In the Atlantic, New Jersey parent Walter Fields describes how his African American daughter was denied entry to an advanced freshman math class despite having scores and grades on par with those of white students in the advanced class. Fields and his wife petitioned the principal to allow their daughter to take the higher-level class and are now part of a larger suit against the district.

Black girls, in particular, must often navigate a landscape that reinforces debilitating narratives of black femininity. For example, research shows that larger African American girls are perceived as rowdier and more disruptive than other girls who behave exactly the same way.

“Where did you get the idea...”

On the appointed day, my husband and I arrived for the meeting that the head of school had recommended to find only the head of the middle school in attendance. When we asked why the others weren’t there, he said that they weren’t free and that he wanted to “calm things down.” I took a deep breath, held my tongue, and explained that our daughter was reeling from the reaction of her math teacher and the head of the math department. Our bright, bubbly kid was sad, embarrassed, and doubting her request to be moved up. The middle school administrator proceeded to give us a speech about the history of the school’s math department and then claimed that the school’s actions were for Sarah’s “protection.” We asked him to help restore Sarah’s flagging confidence. He agreed, and a few days later we met in the head of school’s office with Sarah.

The head of the middle school started things off by asking our daughter why she thought she could move up to honors math. When she explained her facility in completing her brother’s work, he looked incredulous. It would be extremely difficult to institute such a change, he told her. “Where did you get the idea that you could move to a more advanced class?” he again asked her.

My heart was breaking, and I knew then that I had to get my daughter out of this school. “There is a magic moment when a youngster begins to gain academic efficacy and to feel that they can accomplish more and be more,” I said. “When our daughter had the audacity to have that moment, you humiliated her and crushed it.”

Our son, John, asked to leave the school as well. His vision of a fair and just society had been compromised, because he knew his sister deserved what he had been given so freely — respect and a chance to excel.

We placed Sarah and John in new schools. I’m keenly aware that most parents don’t have the ability to move schools in the face of bias. Our younger daughter stayed at their old school to finish out the year, but no teacher or administrator ever discussed what had happened with us again. No one made an effort to debrief or share what they had learned from the experience. In fact, when our daughter came back to collect her belongings, the head of school followed her closely, as if she were a criminal.

What needs to be done

If John had been a black girl, would he have been recommended for honors math? If Sarah had been a white boy, would she have been doubted and challenged for pushing herself? We don’t know for sure, but we do know that a seventh-grade black girl was given a glimpse into a society that expects her to sit quietly and not ask for more.

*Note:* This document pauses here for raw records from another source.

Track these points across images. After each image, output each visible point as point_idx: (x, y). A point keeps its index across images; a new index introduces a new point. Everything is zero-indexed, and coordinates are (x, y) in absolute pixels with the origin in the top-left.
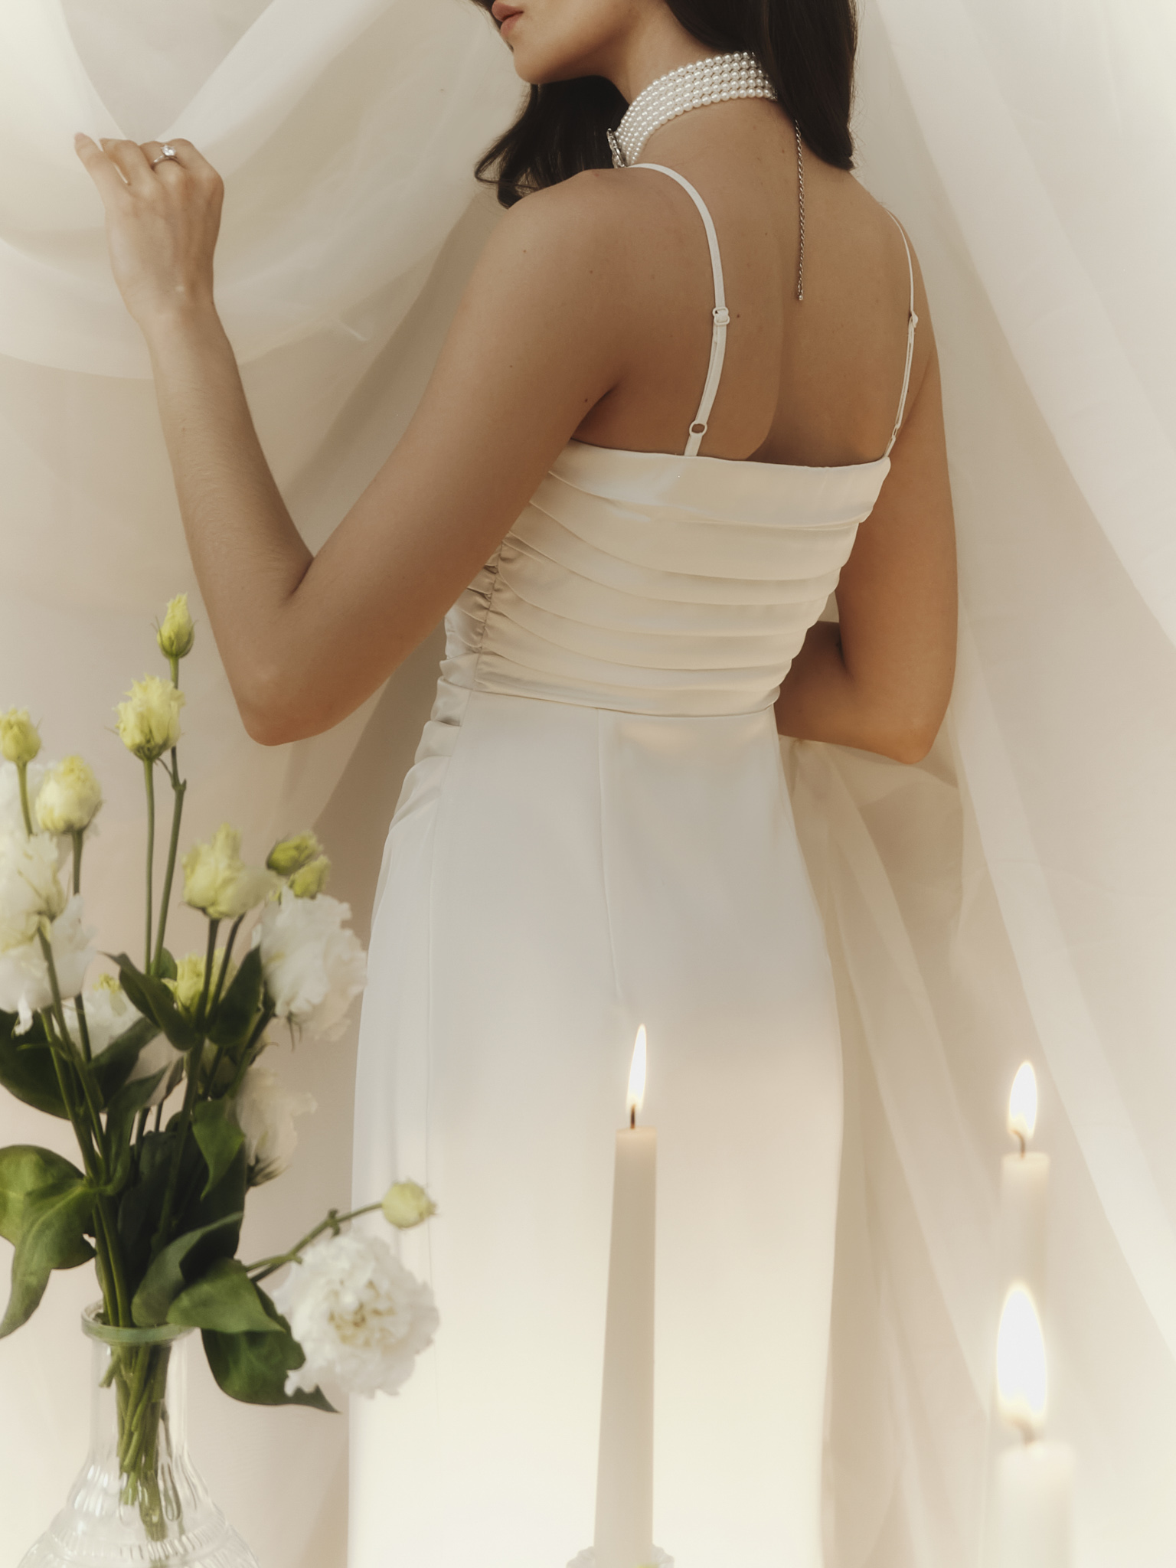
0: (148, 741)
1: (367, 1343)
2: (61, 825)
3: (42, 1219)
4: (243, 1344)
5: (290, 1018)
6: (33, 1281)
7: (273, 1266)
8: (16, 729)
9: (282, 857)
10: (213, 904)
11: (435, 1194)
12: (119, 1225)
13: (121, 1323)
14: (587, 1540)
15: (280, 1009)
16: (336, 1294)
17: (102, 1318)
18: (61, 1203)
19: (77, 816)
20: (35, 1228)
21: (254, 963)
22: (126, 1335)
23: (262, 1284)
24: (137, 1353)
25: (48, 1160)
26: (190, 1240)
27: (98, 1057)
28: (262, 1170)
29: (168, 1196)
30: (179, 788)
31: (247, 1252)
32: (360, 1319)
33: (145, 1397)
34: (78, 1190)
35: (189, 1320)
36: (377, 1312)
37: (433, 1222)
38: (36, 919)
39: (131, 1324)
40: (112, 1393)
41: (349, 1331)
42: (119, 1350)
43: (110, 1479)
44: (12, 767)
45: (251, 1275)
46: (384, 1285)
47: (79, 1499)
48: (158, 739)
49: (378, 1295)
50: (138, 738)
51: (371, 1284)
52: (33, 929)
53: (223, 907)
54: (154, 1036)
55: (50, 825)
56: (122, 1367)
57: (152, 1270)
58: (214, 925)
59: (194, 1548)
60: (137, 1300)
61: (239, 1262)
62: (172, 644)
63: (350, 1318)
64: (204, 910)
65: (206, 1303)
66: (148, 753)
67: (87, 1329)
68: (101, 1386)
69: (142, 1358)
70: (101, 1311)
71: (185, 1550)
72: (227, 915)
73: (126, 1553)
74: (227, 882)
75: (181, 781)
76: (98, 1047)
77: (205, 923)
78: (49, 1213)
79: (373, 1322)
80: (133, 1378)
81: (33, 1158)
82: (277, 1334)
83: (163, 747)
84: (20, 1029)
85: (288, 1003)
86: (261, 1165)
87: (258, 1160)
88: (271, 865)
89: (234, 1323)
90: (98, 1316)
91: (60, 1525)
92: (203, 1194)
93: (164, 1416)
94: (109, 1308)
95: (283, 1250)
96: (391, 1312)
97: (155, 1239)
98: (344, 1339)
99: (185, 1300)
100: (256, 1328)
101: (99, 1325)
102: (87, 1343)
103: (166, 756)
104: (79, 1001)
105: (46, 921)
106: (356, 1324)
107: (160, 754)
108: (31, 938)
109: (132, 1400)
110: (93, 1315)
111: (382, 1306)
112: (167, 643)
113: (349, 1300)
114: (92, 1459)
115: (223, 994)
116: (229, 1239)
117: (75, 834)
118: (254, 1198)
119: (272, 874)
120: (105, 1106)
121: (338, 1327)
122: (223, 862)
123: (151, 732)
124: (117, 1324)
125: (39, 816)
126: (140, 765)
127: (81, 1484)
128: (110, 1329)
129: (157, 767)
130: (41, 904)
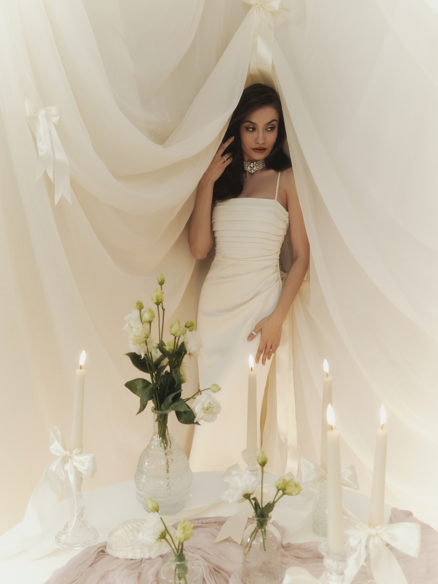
0: (158, 302)
1: (209, 413)
2: (148, 321)
3: (145, 392)
4: (183, 413)
5: (190, 354)
6: (145, 403)
7: (188, 399)
8: (139, 304)
9: (188, 325)
10: (176, 334)
11: (220, 386)
12: (159, 392)
13: (159, 410)
14: (245, 448)
15: (188, 352)
16: (203, 404)
17: (155, 409)
18: (148, 389)
19: (151, 319)
20: (144, 394)
21: (183, 344)
22: (160, 412)
23: (186, 402)
24: (162, 416)
25: (144, 381)
26: (173, 395)
27: (155, 362)
28: (183, 381)
29: (167, 387)
30: (164, 310)
31: (183, 396)
32: (207, 409)
33: (164, 424)
34: (151, 386)
35: (173, 409)
36: (210, 407)
37: (220, 391)
38: (145, 339)
39: (161, 410)
40: (157, 423)
41: (206, 411)
42: (159, 415)
43: (157, 439)
44: (139, 311)
45: (184, 401)
46: (212, 403)
47: (152, 442)
48: (160, 301)
49: (211, 405)
50: (156, 301)
51: (209, 403)
52: (145, 341)
53: (178, 335)
54: (165, 358)
55: (146, 321)
56: (159, 418)
57: (166, 400)
58: (175, 338)
59: (172, 451)
60: (162, 406)
61: (182, 399)
62: (161, 282)
63: (206, 409)
64: (174, 335)
65: (176, 406)
66: (158, 304)
67: (152, 411)
68: (156, 421)
69: (163, 417)
70: (155, 408)
71: (171, 451)
72: (178, 336)
73: (160, 452)
74: (178, 330)
75: (164, 309)
76: (154, 360)
77: (174, 337)
78: (147, 391)
79: (210, 409)
80: (161, 420)
81: (141, 380)
82: (190, 411)
83: (160, 303)
84: (142, 358)
85: (189, 351)
86: (183, 380)
87: (182, 379)
88: (186, 326)
89: (182, 410)
90: (154, 409)
91: (149, 447)
92: (175, 387)
93: (167, 427)
94: (156, 408)
95: (190, 396)
96: (213, 407)
97: (165, 395)
98: (205, 412)
99: (172, 406)
100: (186, 410)
101: (154, 410)
102: (152, 414)
103: (161, 304)
104: (151, 353)
105: (147, 339)
106: (207, 410)
107: (159, 304)
108: (144, 342)
109: (161, 424)
110: (153, 409)
111: (211, 406)
112: (160, 282)
113: (206, 406)
114: (154, 435)
115: (177, 350)
116: (180, 394)
117: (150, 322)
118: (183, 386)
119: (186, 328)
120: (156, 370)
121: (204, 410)
122: (177, 327)
123: (158, 300)
124: (158, 410)
125: (143, 319)
126: (156, 306)
127: (152, 439)
128: (157, 411)
129: (160, 306)
130: (146, 336)
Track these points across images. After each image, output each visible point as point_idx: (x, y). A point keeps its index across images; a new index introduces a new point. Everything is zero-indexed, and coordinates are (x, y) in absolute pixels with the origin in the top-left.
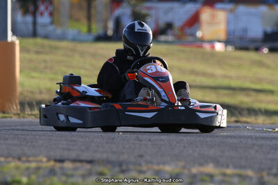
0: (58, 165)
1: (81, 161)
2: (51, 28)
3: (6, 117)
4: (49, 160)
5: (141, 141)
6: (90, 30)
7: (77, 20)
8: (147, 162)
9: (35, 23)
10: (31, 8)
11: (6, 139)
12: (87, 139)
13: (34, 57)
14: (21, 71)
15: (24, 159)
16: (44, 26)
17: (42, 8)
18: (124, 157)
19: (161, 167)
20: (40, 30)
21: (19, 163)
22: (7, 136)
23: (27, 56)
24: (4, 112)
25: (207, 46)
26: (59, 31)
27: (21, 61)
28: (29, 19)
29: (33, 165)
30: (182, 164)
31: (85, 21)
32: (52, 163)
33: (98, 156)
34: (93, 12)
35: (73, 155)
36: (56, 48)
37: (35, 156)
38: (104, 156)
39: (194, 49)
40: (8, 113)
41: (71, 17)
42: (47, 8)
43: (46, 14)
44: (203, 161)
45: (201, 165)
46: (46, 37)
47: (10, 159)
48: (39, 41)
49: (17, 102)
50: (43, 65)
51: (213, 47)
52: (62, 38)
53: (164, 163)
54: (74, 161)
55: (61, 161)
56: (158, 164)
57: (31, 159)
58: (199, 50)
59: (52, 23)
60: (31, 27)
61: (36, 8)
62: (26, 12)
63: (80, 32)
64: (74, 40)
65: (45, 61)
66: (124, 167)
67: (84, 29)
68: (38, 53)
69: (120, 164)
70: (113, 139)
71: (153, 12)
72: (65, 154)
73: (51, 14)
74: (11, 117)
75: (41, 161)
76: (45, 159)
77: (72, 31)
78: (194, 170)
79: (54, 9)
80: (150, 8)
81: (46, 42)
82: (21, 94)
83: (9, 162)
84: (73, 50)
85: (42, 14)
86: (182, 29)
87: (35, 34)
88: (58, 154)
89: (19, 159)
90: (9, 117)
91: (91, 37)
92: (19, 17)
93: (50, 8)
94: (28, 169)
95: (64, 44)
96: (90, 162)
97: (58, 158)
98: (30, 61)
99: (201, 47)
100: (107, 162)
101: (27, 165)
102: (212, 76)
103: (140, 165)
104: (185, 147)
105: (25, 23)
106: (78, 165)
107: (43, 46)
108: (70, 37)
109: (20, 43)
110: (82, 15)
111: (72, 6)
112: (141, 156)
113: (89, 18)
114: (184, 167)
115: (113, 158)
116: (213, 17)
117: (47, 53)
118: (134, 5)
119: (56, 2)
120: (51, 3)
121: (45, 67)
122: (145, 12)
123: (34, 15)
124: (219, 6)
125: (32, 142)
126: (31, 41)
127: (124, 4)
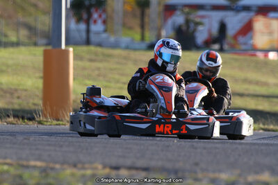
0: (114, 173)
1: (137, 169)
2: (104, 35)
3: (59, 125)
4: (104, 167)
5: (196, 148)
6: (143, 39)
7: (131, 28)
8: (203, 170)
9: (88, 31)
10: (85, 16)
11: (61, 146)
12: (142, 147)
13: (87, 64)
14: (74, 79)
15: (79, 166)
16: (98, 33)
17: (95, 16)
18: (179, 165)
19: (217, 175)
20: (93, 38)
21: (74, 170)
22: (62, 143)
23: (80, 63)
24: (58, 120)
25: (260, 55)
26: (112, 39)
27: (74, 69)
28: (83, 26)
29: (89, 172)
30: (237, 172)
31: (138, 30)
32: (107, 171)
33: (153, 164)
34: (146, 20)
35: (129, 162)
36: (110, 56)
37: (91, 163)
38: (160, 163)
39: (248, 58)
40: (62, 120)
41: (124, 25)
42: (100, 16)
43: (100, 22)
44: (259, 169)
45: (257, 173)
46: (100, 45)
47: (65, 166)
48: (92, 48)
49: (71, 109)
50: (97, 72)
51: (266, 56)
52: (115, 46)
53: (220, 171)
54: (130, 168)
55: (117, 168)
56: (214, 172)
57: (87, 166)
58: (253, 58)
59: (105, 31)
60: (84, 35)
61: (90, 16)
62: (79, 20)
63: (133, 40)
64: (127, 48)
65: (98, 69)
66: (180, 175)
67: (138, 37)
68: (91, 60)
69: (176, 172)
70: (168, 146)
71: (205, 21)
72: (121, 162)
73: (104, 22)
74: (65, 125)
75: (96, 168)
76: (100, 167)
77: (125, 39)
78: (250, 178)
79: (107, 17)
80: (203, 17)
81: (99, 49)
82: (74, 101)
83: (64, 169)
84: (126, 58)
85: (95, 22)
86: (235, 37)
87: (88, 42)
88: (114, 161)
89: (75, 166)
90: (63, 124)
91: (144, 45)
92: (73, 25)
93: (104, 16)
94: (83, 176)
95: (117, 52)
96: (146, 169)
97: (114, 165)
98: (84, 69)
99: (255, 55)
100: (163, 170)
101: (82, 172)
102: (266, 84)
103: (195, 172)
104: (240, 155)
105: (79, 31)
106: (134, 172)
107: (96, 54)
108: (123, 45)
109: (74, 50)
110: (135, 23)
111: (125, 13)
112: (197, 164)
113: (142, 27)
114: (240, 175)
115: (169, 165)
116: (268, 26)
117: (101, 61)
118: (188, 14)
119: (109, 9)
120: (104, 11)
121: (99, 75)
122: (198, 20)
123: (88, 23)
124: (272, 14)
125: (87, 149)
126: (85, 48)
127: (178, 13)
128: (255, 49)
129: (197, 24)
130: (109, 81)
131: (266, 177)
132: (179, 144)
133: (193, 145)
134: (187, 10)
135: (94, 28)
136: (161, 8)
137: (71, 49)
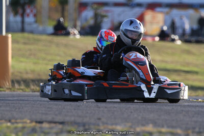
0: (38, 125)
1: (55, 123)
2: (35, 26)
3: (1, 91)
4: (31, 122)
5: (99, 108)
8: (103, 123)
9: (23, 22)
10: (20, 11)
11: (1, 107)
12: (60, 107)
13: (22, 46)
14: (12, 57)
16: (30, 24)
17: (28, 11)
18: (86, 120)
19: (114, 127)
20: (27, 27)
21: (9, 124)
22: (1, 104)
23: (16, 46)
25: (149, 39)
26: (41, 28)
27: (12, 50)
28: (19, 18)
29: (20, 125)
30: (129, 124)
32: (34, 124)
33: (67, 119)
34: (66, 14)
35: (49, 118)
36: (39, 40)
37: (22, 118)
38: (73, 119)
40: (2, 88)
42: (32, 11)
43: (31, 15)
44: (145, 122)
45: (143, 125)
46: (32, 32)
47: (3, 121)
48: (26, 35)
50: (28, 53)
51: (154, 40)
52: (43, 33)
53: (116, 124)
54: (50, 122)
55: (41, 122)
56: (112, 124)
57: (18, 121)
58: (144, 41)
59: (36, 22)
60: (20, 25)
61: (24, 11)
62: (16, 13)
65: (30, 50)
66: (87, 127)
68: (25, 43)
69: (84, 125)
70: (79, 106)
71: (109, 14)
72: (44, 117)
73: (35, 16)
74: (5, 91)
75: (26, 123)
76: (28, 121)
78: (138, 129)
79: (37, 12)
80: (107, 11)
81: (31, 36)
82: (12, 74)
84: (51, 42)
85: (28, 15)
87: (23, 30)
88: (39, 118)
89: (10, 121)
90: (3, 91)
92: (12, 18)
93: (34, 11)
94: (16, 128)
95: (44, 37)
96: (62, 123)
97: (38, 120)
98: (20, 50)
99: (145, 39)
100: (74, 123)
101: (15, 125)
103: (98, 125)
104: (132, 112)
105: (16, 22)
106: (53, 125)
107: (28, 39)
109: (12, 36)
111: (50, 9)
112: (99, 119)
114: (131, 127)
115: (79, 120)
116: (154, 18)
117: (32, 44)
118: (96, 9)
119: (38, 6)
120: (35, 7)
122: (104, 14)
123: (22, 16)
124: (158, 9)
125: (19, 108)
126: (20, 35)
127: (89, 8)
128: (145, 35)
129: (103, 16)
130: (38, 59)
131: (150, 128)
132: (87, 104)
133: (98, 106)
134: (95, 6)
135: (27, 20)
136: (77, 5)
137: (10, 36)
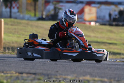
0: (20, 75)
1: (30, 74)
2: (18, 14)
4: (16, 73)
5: (57, 65)
6: (35, 15)
7: (30, 11)
8: (60, 74)
9: (11, 12)
10: (9, 5)
12: (33, 64)
13: (10, 27)
14: (4, 33)
16: (15, 13)
17: (14, 5)
18: (49, 72)
19: (66, 76)
20: (13, 15)
21: (2, 74)
23: (7, 26)
25: (87, 23)
26: (21, 16)
27: (4, 29)
28: (8, 10)
29: (9, 75)
30: (75, 75)
31: (33, 11)
32: (17, 74)
33: (38, 71)
34: (37, 7)
35: (27, 71)
36: (20, 23)
38: (41, 71)
39: (82, 24)
41: (27, 9)
42: (16, 5)
43: (16, 8)
44: (85, 74)
45: (84, 76)
46: (16, 18)
48: (12, 20)
50: (14, 31)
51: (90, 24)
52: (23, 19)
53: (68, 75)
54: (27, 73)
55: (22, 73)
56: (65, 75)
57: (8, 72)
58: (84, 25)
59: (18, 12)
60: (9, 14)
61: (11, 5)
62: (6, 6)
63: (31, 16)
64: (28, 19)
65: (15, 29)
67: (33, 15)
68: (12, 25)
69: (48, 75)
70: (45, 64)
71: (63, 8)
72: (23, 70)
73: (18, 8)
75: (12, 73)
76: (14, 73)
77: (27, 16)
78: (81, 78)
79: (19, 6)
80: (62, 6)
81: (16, 20)
84: (28, 24)
85: (14, 8)
87: (10, 17)
88: (20, 70)
89: (3, 72)
91: (35, 18)
92: (4, 9)
94: (6, 77)
95: (23, 21)
96: (35, 74)
97: (20, 72)
98: (8, 29)
99: (85, 23)
100: (42, 74)
101: (6, 75)
103: (57, 75)
104: (77, 68)
105: (6, 12)
106: (29, 75)
107: (14, 22)
108: (26, 18)
109: (4, 21)
110: (32, 8)
111: (27, 4)
112: (57, 72)
113: (35, 10)
114: (76, 77)
115: (45, 72)
116: (90, 10)
117: (16, 25)
118: (55, 4)
119: (20, 2)
120: (18, 3)
121: (15, 32)
122: (60, 7)
123: (10, 8)
124: (93, 5)
125: (9, 65)
126: (9, 20)
127: (51, 4)
128: (85, 21)
129: (59, 9)
130: (20, 34)
131: (88, 78)
132: (50, 62)
133: (56, 63)
134: (55, 3)
135: (13, 10)
136: (43, 2)
137: (3, 20)
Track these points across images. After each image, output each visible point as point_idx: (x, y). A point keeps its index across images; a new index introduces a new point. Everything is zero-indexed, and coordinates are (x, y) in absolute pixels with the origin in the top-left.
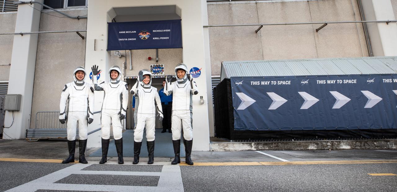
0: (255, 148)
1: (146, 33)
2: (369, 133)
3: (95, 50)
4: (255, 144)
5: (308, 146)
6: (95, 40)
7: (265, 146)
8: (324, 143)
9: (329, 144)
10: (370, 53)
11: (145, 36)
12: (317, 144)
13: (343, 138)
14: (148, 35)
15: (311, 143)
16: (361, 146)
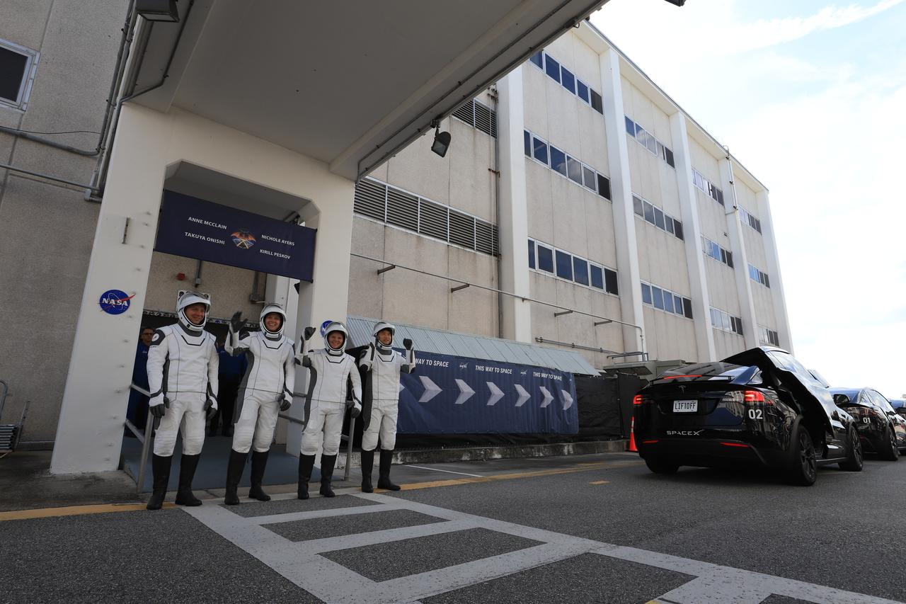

The good news is that when educators view their videotaped interactions with students in the classroom, they are able to see and acknowledge their gender and racial bias, research shows. Schools need to train all of their personnel to recognize and combat their gender- and race-based biases, which are deeply ingrained in all of us.

Walter S. Gilliam, an expert on educators’ implicit biases, offers reason to be hopeful. He reminds us that teachers, who are paid relatively little, stay in the field because they love young children. “Be proactive,” he advises the parents of black children. “Get to know your child’s teachers, director, and staff.”

At their new schools, both my son and my daughter were recommended for advanced math, and both are doing well academically. But every now and then, we see a cloud of self-doubt and fear come over our daughter as she recollects how an entire school felt she wasn’t worthy of honors math.